PIMS is another measure of disease caused by covid in children. As a proportion of cases PIMS became insignificant with Delta. However, in absolute numbers, there were 230 admissions in the first wave, 425 for Alpha, 725 for Delta and 200 for Omicron. What should we conclude from this? Was Delta far less dangerous, if so why? Are we actually measuring a small proportion of children at risk from such syndromes and observing different levels of triggering with different viruses? What is clear, however, is that the incidence of PIMS fell dramatically with Omicron.
Figure 8: Children hospitalised with PIMS over time as a percentage of cases diagnosed
Deaths
The authors present a total of 70 deaths with covid and only 5 of them did not have a “medical and developmental underlying health condition.” However, looking back at figure 8 only 20 deaths were coded as primarily caused by covid and of these only half died in hospital. This begs the question as to whether the other children did not receive the care they needed before dying (which surely would have been a scandal keenly reported in mainstream media) or whether these children had other conditions that meant an acceptance of the inevitability of their death such that care could be provided at home or in a hospice.
On deaths PICA-net said, “39 children (5%) in the COVID-19 only cohort died whilst on PICU. Mortality was roughly consistent across the waves. It is possible that the cause of death in some children is unrelated to SARS-CoV-2 infection. Where children died during the Omicron wave (n=6), fewer than three deaths were recorded as being related to COVID-19.”
Going back over PICA-net reports, we can deduce the deaths per wave for children under 16 in intensive care, as shown in the table. Again there is a huge signal whereby the mortality rate almost doubled during the period of vaccination rollout (ie during Delta).
First wave | Alpha | Delta | Omicron | |
Deaths on ICU | 7 | 4 | 23 | 6 |
Total admissions to ICU | 270 | 72 | 242 | 130 |
% who died | 2.6% | 5.6% | 9.5% | 4.6% |
Table 4: Mortality rate for children on intensive care with a positive diagnosis according to PICA-net data
Conclusion
Let’s return to the premise of what the authors wanted to say and see how they performed:
- Covid caused immense harm to children
They did their best to make covid look harmful to children but it does not take long to see how they have massively exaggerated that harm.

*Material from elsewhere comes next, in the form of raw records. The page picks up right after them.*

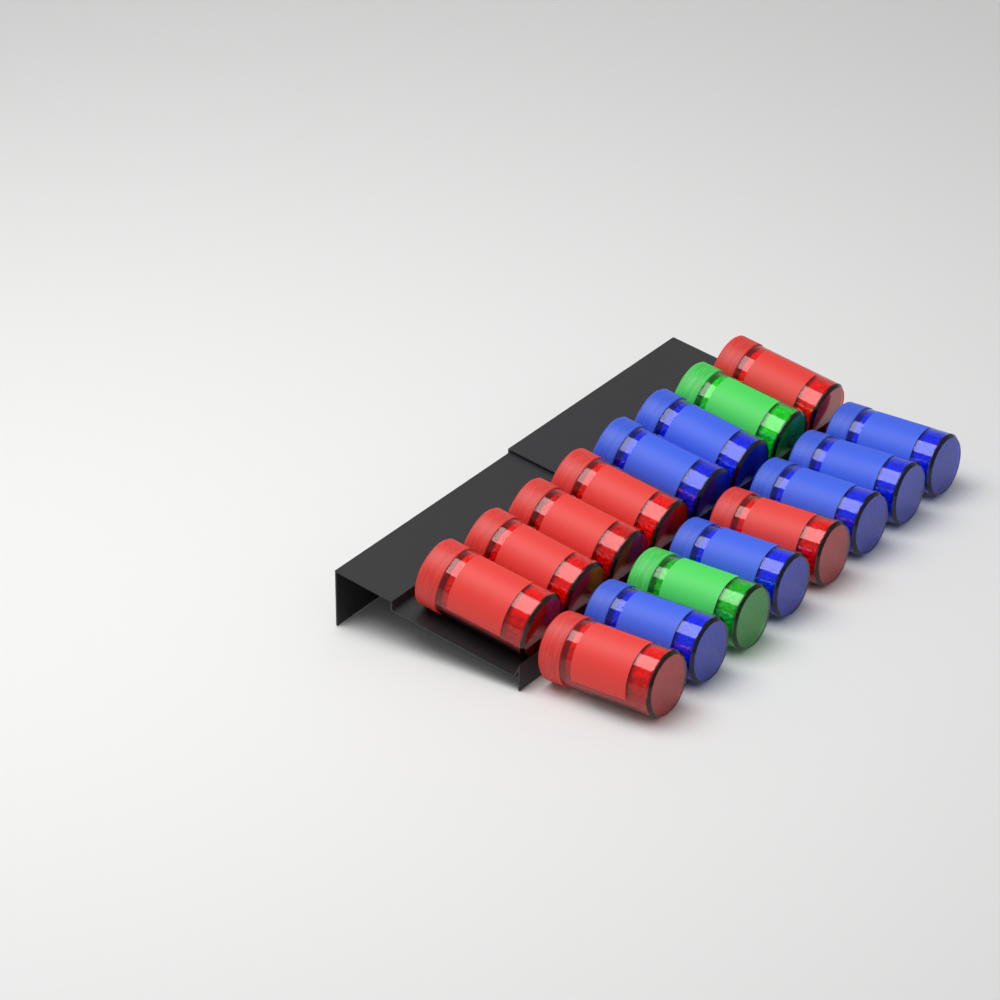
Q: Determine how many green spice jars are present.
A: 2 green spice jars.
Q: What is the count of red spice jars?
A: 7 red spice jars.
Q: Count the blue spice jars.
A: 7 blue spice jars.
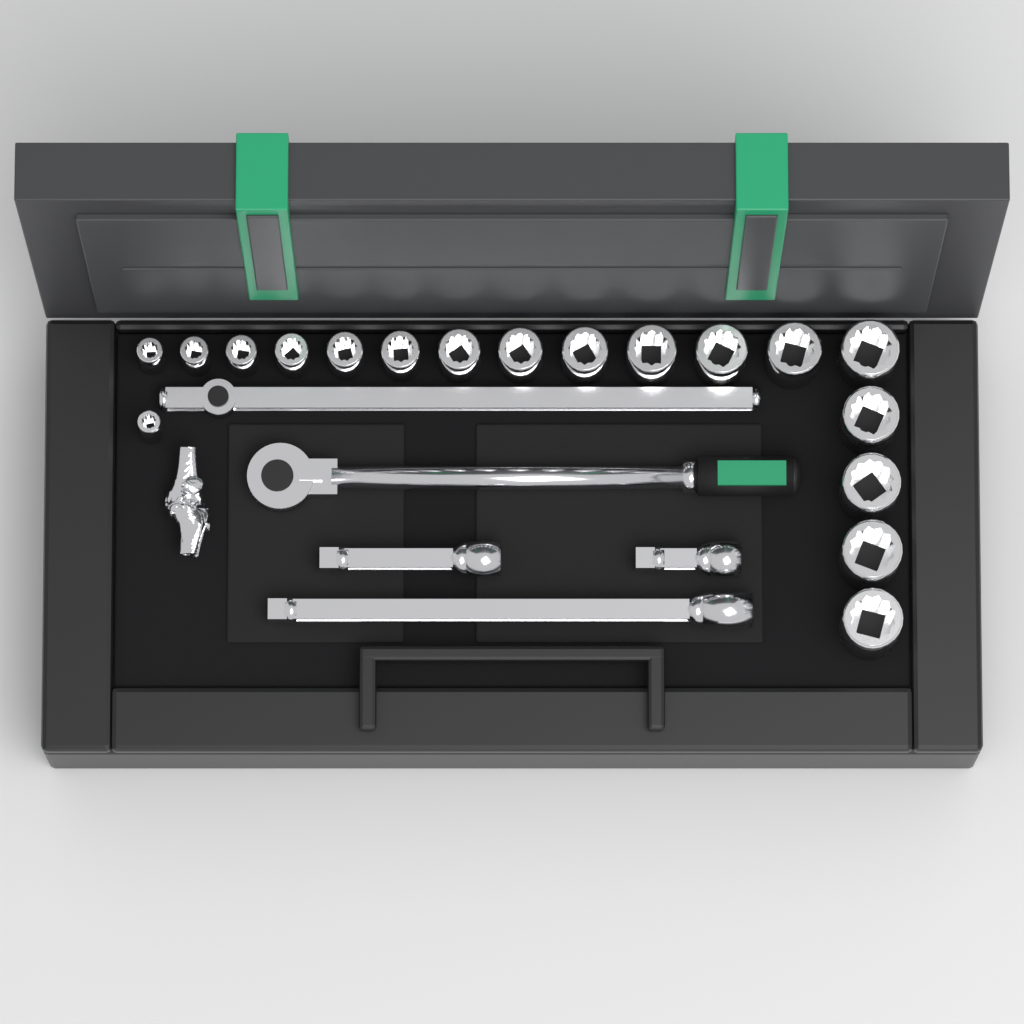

- Vaccinated children did not get sick with covid
They did manage to show low intensive care admission for children more than two weeks after vaccination, but hid the data for admission in the first two weeks after vaccination. However, no data at all was shared on total hospital admissions by vaccination status.
- Vaccinated children did not go on to get the post covid immune syndrome PIMS
No data was shared on the vaccination status of the children with PIMS.
- Vaccinated children did not die with / of covid
No data was shared on the vaccination status of deaths with covid.The overriding conclusion has to be that the authors did not like what the data showed.
The BMJ should be ashamed to have published such a biased piece. They should ask the authors to revise the paper urgently to include the first 2 weeks after vaccination and to look at the vaccination status of PIMS cases and of ‘covid deaths’.